#### Quoted passage:
Start of Block
FIG. 7 is a side view illustrating a thermoelectric conversion system of the third embodiment. As illustrated in FIG. 7, a thermoelectric conversion system 500 includes a thermoelectric conversion module 400 and a heat source 70. The thermoelectric conversion module 400 has the same configuration as that of the thermoelectric conversion module 100, except for portions that are particularly described. The thermoelectric conversion module 400 includes an electrode 31, an electrode 32, and an electrode 33. The heat source 70 is disposed adjacent to the electrode 31. The electrode 32 and the electrode 33 each electrically connect a second end portion of the P-type thermoelectric conversion element 20a to a second end portion of the N-type thermoelectric conversion element 10a.

The thermoelectric conversion system 500 further includes, for example, a pair of substrates 60. One of the pair of substrates 60 is disposed in contact with the electrode 31, and the other of the pair of substrates 60 is disposed in contact with the electrode 32 and the electrode 33. This configuration makes it unlikely that temperature variations occur in a direction parallel to a major surface of the substrates 60 in the thermoelectric conversion system 500. The material of the substrates 60 is not limited to any particular material. For example, the substrates 60 contain alumina or aluminum nitride.

With the thermoelectric conversion system 500, it is possible to provide a method for generating electrical power that includes generating electrical power by applying a temperature difference to the thermoelectric conversion module 400 by using heat from the heat source 70.

The thermoelectric conversion elements of the above-described embodiments can be used in a variety of applications, including, for example, applications of thermoelectric conversion elements of the related art. The thermoelectric conversion modules 100, 200, 300, and 400 can be manufactured by assembling the N-type thermoelectric conversion element 10a or 10b with the P-type thermoelectric conversion element 20a by a method known in the art.

Supplementary Notes

According to what has been described above, the following technologies are disclosed.
End of Block
#### Raw data:
Start of Block
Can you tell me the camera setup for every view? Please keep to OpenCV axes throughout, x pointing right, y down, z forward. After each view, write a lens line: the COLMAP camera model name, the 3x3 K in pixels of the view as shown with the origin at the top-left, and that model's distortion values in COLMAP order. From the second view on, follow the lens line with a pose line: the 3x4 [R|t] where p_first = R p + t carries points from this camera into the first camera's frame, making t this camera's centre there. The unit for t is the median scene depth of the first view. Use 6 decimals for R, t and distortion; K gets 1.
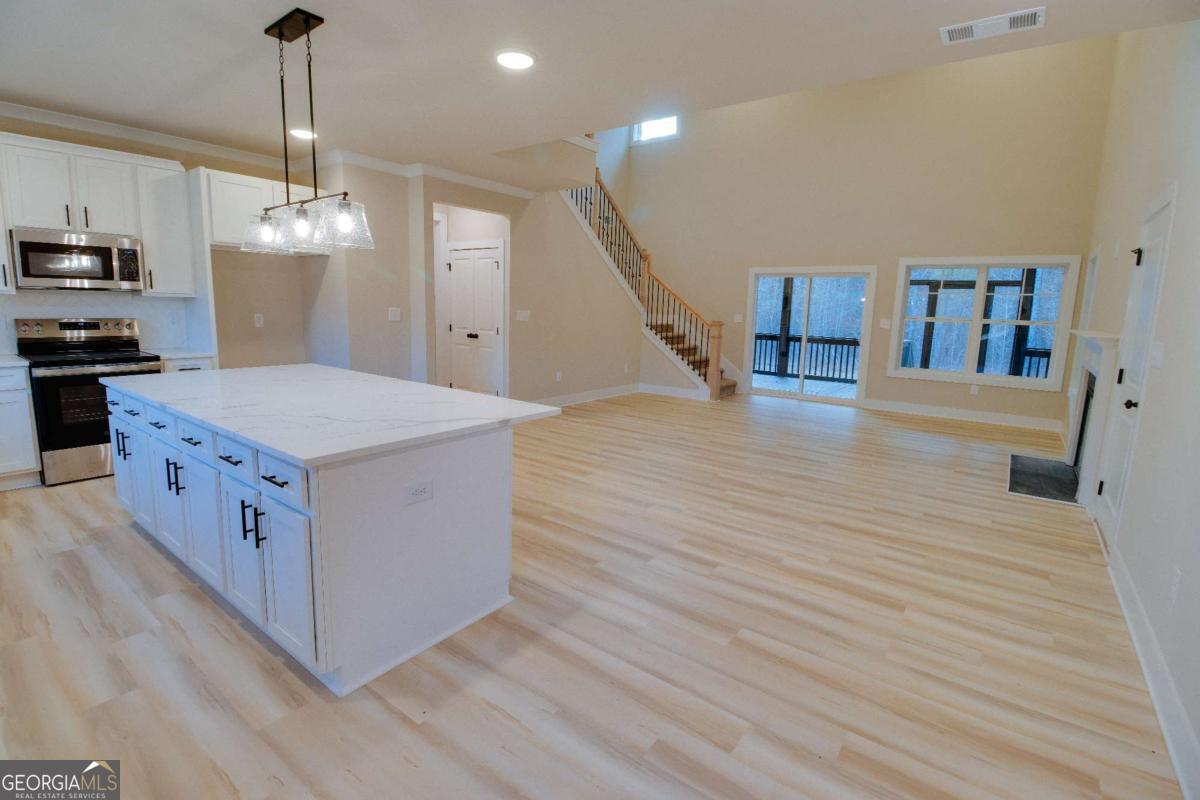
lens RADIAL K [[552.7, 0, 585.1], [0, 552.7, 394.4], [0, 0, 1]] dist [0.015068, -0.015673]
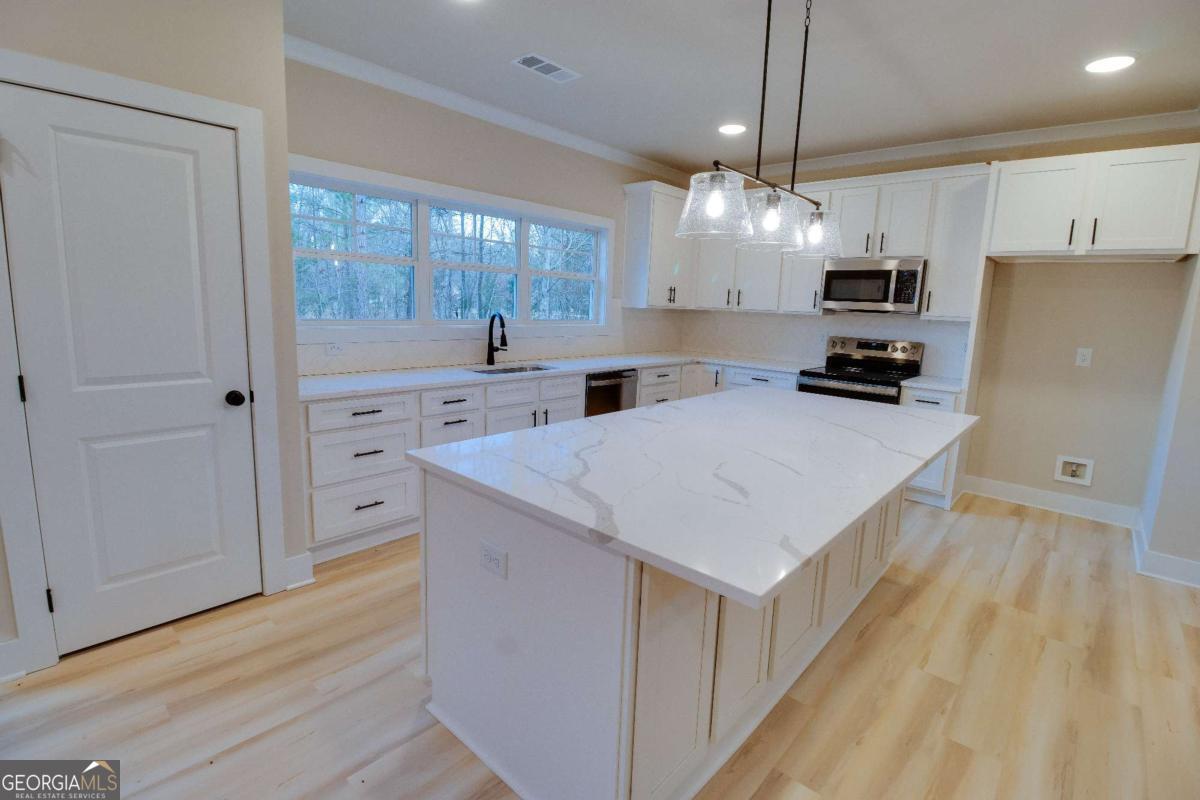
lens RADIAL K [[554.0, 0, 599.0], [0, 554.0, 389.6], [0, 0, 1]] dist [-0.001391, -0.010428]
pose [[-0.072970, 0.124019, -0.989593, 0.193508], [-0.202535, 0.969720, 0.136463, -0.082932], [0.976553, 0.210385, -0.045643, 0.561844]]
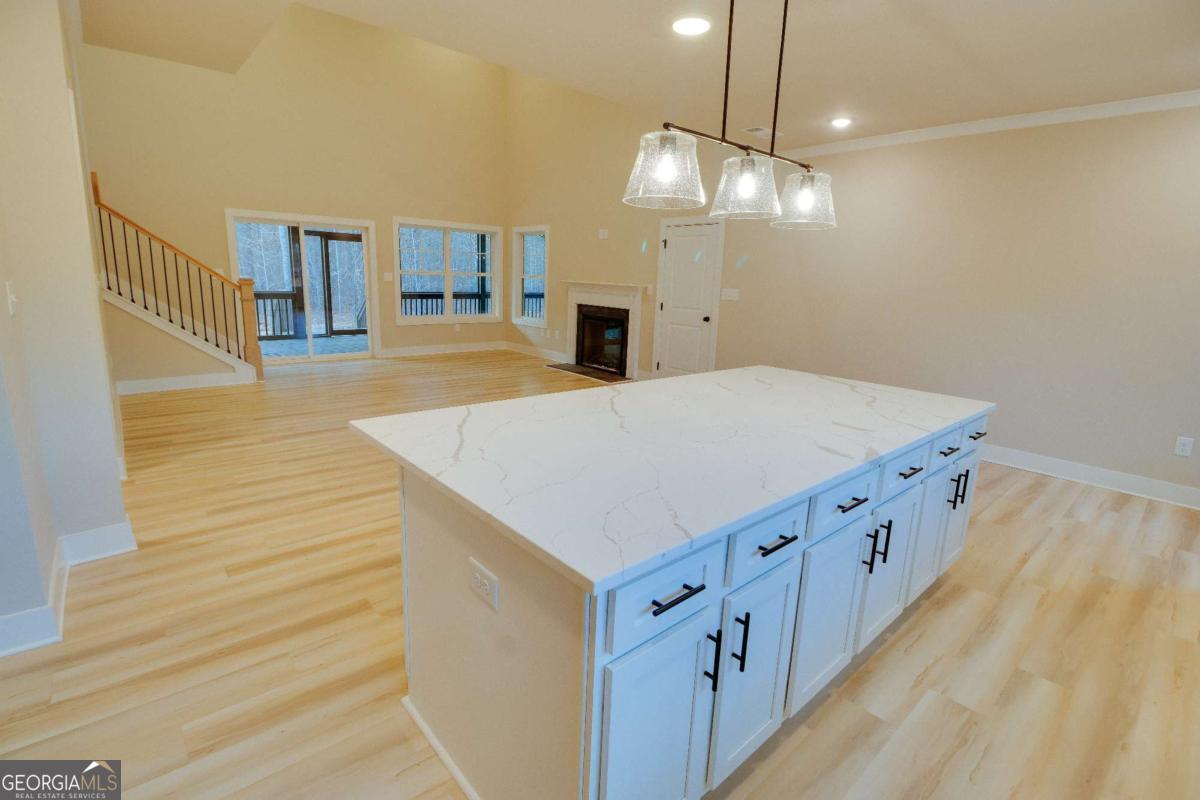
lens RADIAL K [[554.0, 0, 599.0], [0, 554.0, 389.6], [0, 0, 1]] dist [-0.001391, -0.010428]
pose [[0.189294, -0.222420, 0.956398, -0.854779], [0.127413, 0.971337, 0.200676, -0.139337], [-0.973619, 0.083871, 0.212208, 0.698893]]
End of Block
Start of Block
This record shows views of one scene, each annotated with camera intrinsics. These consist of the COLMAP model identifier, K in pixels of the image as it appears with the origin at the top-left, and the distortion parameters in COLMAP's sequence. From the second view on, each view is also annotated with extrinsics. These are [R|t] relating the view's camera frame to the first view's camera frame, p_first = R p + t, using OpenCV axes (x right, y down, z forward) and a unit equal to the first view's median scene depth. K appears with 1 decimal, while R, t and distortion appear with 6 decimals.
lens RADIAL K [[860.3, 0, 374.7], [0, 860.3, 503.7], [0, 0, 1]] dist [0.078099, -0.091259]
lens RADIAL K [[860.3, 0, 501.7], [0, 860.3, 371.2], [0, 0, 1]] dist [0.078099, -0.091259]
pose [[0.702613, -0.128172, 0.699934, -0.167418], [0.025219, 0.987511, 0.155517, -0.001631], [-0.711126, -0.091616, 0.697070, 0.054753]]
End of Block
#### Questions on the material:
(A) Write out the thermoelectric conversion passage word for word, everything from "The thermoelectric conversion system 500 further" down to "or aluminum nitride.".
(B) Continue the thermoelectric conversion passage after its last sentence.
The rows play no part in what is asked here.

#### Answers given:
(A)
The thermoelectric conversion system 500 further includes, for example, a pair of substrates 60. One of the pair of substrates 60 is disposed in contact with the electrode 31, and the other of the pair of substrates 60 is disposed in contact with the electrode 32 and the electrode 33. This configuration makes it unlikely that temperature variations occur in a direction parallel to a major surface of the substrates 60 in the thermoelectric conversion system 500. The material of the substrates 60 is not limited to any particular material. For example, the substrates 60 contain alumina or aluminum nitride.

(B)
Technology 1

A thermoelectric conversion element comprising:

• • a first metal layer;
  • a second metal layer; and
  • a thermoelectric conversion layer that is disposed between the first metal layer and the second metal layer in a thickness direction of the first metal layer and comprises a thermoelectric conversion material comprising Mg, wherein
  • the first metal layer comprises a first region and a second region, the first region being disposed within an interior of the first metal layer and comprising oxygen atoms, the second region being different from the first region, and
  • an atomic content of the oxygen atoms in the first region is higher than an atomic content of oxygen atoms in the second region of the first metal layer and is higher than an atomic content of oxygen atoms in the thermoelectric conversion layer.

Technology 2

The thermoelectric conversion element according to Technology 1, wherein the thermoelectric conversion material further comprises at least one selected from the group consisting of Sb and Bi.

Technology 3

The thermoelectric conversion element according to Technology 1 or 2, wherein the first region further comprises Mg.

Technology 4

The thermoelectric conversion element according to any one of Technologies 1 to 3, wherein

• • the first metal layer further comprises a first electrode layer and a first intermediate layer, the first electrode layer comprising Cu, the first intermediate layer being disposed between the first electrode layer and the thermoelectric conversion layer in the thickness direction of the first metal layer and comprising Mg and Cu, and
  • the first region is present between the first intermediate layer and the first electrode layer in the thickness direction of the first metal layer.

Technology 5

The thermoelectric conversion element according to any one of Technologies 1 to 3, wherein

• • the first metal layer further comprises a second intermediate layer disposed between the first electrode layer and the first intermediate layer in the thickness direction of the first metal layer and comprising Mg and Cu, and
  • the first region is present between the first intermediate layer and the second intermediate layer in the thickness direction of the first metal layer.

Technology 6

The thermoelectric conversion element according to any one of Technologies 1 to 5, wherein

• • variations in an atomic concentration of oxygen atoms in the thickness direction of the first metal layer satisfy a first condition expressed as 0.5%≤α, at a position corresponding to the first region,
  • the variations in the concentration are obtained through a composition line analysis performed on a cross section of the first metal layer in the thickness direction of the first metal layer by Auger electron spectroscopy, and
  • in the first condition, a is a maximum value of the concentration of oxygen atoms among the variations in the concentration.

Technology 7

The thermoelectric conversion element according to Technology 6, wherein the variations in the concentration satisfy a second condition of α≤50%.

Technology 8

The thermoelectric conversion element according to any one of Technologies 1 to 7, wherein the thermoelectric conversion material has a La₂O₃-type crystal structure.

Technology 9

The thermoelectric conversion element according to any one of Technologies 1 to 8, wherein the thermoelectric conversion material further comprises Te.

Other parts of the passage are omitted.